"And Now For Something Completely Different…"
by Kryss LaBryn, with sincere apologies to Monty Python, Alan Moore, and everyone who reads this. I own nothing, so there's no point in suing me. Once again inspired by flofett, this time her "Youth & Age".

"And Now For Something Completely Different..."
by Kryss LaBryn

Graham Chapman as Mrs. Guerrilla
Terry Jones as Mr. Guerrilla
Eric Idle as Mrs. Banana
John Cleese as Mr. V

Scene: A working-class London Suburb. Red brick row houses with tiny front gardens. Mrs. Guerrilla clips the hedge in front of House 1.

The front door to House 2 opens, and a man exits. He's wearing a Guy Fawkes mask, black wig, black conical hat, and long black cloak, and carrying a black briefcase.

Mrs. Guerrilla: Morning, Mr. V! Off to blow up Parliament, then, are you?

Mr. V (very polite): Good morning, Mrs. Guerrilla! No, I've already done that; it's the Old Bailey this morning. Good day! (tips hat to her)

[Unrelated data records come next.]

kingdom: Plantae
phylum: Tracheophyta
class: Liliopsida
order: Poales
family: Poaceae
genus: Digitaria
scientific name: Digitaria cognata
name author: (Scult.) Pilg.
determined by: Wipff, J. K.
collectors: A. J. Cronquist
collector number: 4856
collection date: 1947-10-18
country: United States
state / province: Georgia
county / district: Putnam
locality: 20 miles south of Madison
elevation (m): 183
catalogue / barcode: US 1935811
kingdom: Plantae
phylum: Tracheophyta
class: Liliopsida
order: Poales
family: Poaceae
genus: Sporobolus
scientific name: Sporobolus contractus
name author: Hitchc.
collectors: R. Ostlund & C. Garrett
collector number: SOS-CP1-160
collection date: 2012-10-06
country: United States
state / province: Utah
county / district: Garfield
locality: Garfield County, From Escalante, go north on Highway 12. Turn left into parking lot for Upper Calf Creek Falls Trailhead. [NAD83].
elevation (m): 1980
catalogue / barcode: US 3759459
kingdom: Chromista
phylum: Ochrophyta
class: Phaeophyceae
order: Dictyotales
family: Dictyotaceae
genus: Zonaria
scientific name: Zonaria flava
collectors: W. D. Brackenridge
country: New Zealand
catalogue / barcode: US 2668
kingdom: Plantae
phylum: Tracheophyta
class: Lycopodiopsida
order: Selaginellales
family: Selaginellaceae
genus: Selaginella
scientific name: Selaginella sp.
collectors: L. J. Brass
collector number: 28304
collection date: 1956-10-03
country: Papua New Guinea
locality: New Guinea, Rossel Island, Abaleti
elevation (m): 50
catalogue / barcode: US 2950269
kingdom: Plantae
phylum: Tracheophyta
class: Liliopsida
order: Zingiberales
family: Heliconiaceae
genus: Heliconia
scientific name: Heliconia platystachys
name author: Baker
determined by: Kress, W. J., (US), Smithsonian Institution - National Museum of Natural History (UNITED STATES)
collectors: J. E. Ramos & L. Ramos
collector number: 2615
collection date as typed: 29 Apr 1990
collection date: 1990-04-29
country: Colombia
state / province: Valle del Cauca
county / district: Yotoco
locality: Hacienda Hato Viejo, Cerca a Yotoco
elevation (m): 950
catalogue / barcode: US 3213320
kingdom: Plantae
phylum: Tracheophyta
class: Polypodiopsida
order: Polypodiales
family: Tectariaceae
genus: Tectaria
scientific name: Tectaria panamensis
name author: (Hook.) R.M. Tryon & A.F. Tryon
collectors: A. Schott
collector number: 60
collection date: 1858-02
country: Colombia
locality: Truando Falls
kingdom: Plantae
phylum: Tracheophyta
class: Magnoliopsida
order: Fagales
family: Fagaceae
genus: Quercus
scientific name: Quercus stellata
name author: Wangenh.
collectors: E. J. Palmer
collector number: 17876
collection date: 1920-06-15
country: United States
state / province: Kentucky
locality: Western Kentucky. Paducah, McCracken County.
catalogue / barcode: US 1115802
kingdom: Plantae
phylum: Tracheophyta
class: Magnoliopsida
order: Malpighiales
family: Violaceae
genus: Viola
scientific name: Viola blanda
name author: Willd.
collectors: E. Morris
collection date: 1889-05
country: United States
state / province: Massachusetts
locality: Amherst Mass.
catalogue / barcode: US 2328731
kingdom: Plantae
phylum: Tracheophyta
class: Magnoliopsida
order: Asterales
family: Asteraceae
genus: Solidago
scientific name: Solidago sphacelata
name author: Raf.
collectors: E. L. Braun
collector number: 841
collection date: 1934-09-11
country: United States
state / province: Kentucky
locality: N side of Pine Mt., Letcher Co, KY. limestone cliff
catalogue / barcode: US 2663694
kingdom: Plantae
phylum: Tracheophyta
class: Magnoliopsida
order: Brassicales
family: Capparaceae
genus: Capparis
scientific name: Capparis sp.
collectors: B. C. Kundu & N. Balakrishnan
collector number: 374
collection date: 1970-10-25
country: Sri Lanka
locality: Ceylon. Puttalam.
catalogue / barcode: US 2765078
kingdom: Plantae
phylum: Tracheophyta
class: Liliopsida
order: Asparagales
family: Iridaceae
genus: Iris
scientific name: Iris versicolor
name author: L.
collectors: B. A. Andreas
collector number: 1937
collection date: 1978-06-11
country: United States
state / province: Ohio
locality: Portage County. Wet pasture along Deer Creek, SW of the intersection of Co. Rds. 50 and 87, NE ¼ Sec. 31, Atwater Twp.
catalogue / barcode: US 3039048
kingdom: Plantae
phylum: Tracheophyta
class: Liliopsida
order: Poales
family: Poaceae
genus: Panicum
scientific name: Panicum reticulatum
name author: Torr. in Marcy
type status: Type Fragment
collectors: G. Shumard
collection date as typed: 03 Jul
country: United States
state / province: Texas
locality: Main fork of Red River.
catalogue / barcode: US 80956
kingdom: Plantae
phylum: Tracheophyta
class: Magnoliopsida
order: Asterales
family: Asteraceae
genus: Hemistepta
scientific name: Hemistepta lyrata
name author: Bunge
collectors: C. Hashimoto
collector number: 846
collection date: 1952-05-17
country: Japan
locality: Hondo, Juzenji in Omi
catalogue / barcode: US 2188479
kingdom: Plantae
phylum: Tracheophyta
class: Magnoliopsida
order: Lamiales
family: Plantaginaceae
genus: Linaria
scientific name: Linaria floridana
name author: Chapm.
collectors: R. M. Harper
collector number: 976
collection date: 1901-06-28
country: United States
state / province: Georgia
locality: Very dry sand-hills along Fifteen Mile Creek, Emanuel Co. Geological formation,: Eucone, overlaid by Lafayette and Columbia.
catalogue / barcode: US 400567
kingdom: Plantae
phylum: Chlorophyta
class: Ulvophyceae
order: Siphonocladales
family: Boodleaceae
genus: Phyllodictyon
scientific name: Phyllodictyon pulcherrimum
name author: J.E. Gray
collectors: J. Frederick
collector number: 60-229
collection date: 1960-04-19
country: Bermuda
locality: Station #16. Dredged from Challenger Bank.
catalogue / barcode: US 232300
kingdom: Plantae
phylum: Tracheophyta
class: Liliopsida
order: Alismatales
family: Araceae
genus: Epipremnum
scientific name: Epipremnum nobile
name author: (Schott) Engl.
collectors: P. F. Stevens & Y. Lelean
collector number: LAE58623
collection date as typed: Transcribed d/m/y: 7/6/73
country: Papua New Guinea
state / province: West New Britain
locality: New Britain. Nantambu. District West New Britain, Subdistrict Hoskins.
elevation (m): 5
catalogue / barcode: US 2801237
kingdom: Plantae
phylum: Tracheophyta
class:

Mr. Guerrilla (exits House 1 and comes up behind Mrs Guerrilla): 'Morning, Mr. V! Gladys, have you seen my bear trap?

Mrs. Guerrilla: It's right where you left it behind the washing machine, Reginald. What on earth do you want that old thing for anyways?

Mr. V (nods to Mr. Guerrilla): Good morning, Mr. Guerrilla.

Mr. Guerrilla (with a significant glance at Mr. V): Someone's been at my roses again. And I don't mean to let them get away with it.

Mrs. Guerrilla: What roses, you daft old man?

Mr. Guerrilla: My Violet Carsons. (Glares at Mr. V who is trying to politely edge away) Very rare they are, too! Award-winning!

Mrs. Guerrilla (whacks him with the shears): How many times do I have to tell you? They're violet carnations! Not Violet Carsons! Roses won't grow anymore, you bloody great idiot! (Hits him again for good measure)

Mrs. Banana (coming out of House #3): Good morning Mrs. Guerrilla! Good morning Mr. V! Off to blow up Parliament then?

Mr. V (edging away a bit further): Er, no…

Mrs. Guerrilla: He's already done Parliament, hasn't he? He's off to blow up the Old Bailey this morning, aren't you, Mr. V? (Simpers a bit) Awfully important work you've got, Mr. V!

Mrs. Banana: Jolly good thing too! I didn't vote for them!

Mr. Guerrilla (pompous): Well, of course, none of us voted for them, did we? I mean, really, that's the whole point of it, isn't it?

Mr. V (casually places briefcase near them, tips hat): If you'll excuse me, I really must be off now … So nice chatting with you all… (Exits)

Mr. Guerrilla: Now if it were up to me, we'd have no use for Mr. V, now would we?

Mrs. Guerrilla (aside): I'd have a use for 'im!

Mrs. Banana: (cackles)

Mr. Guerrilla: Why, I was saying to Mr. Finch only last week, Finch, I said, if it were up to me—

Large explosion as they all blow up. Red coloured smoke. After a beat the shears drop to the pavement.

Mr. V (off-screen voice-over): Thank God that's over!

Author's Note: Just a silly little one-off. I'm not entirely happy with Mr. V's last line, but I can't think of anything better. Any suggestions? Oh, and if anyone actually films this I'll just have to worship you forever. Hee! Oh yes: in the movie (which I haven't seen yet) they're Scarlet Carsons, but in the graphic novel (which I have seen) they're Violet Carsons. So as the original source material calls them "violet", they start with "V" and are only an "N" away from being violent, that's what I'm going with.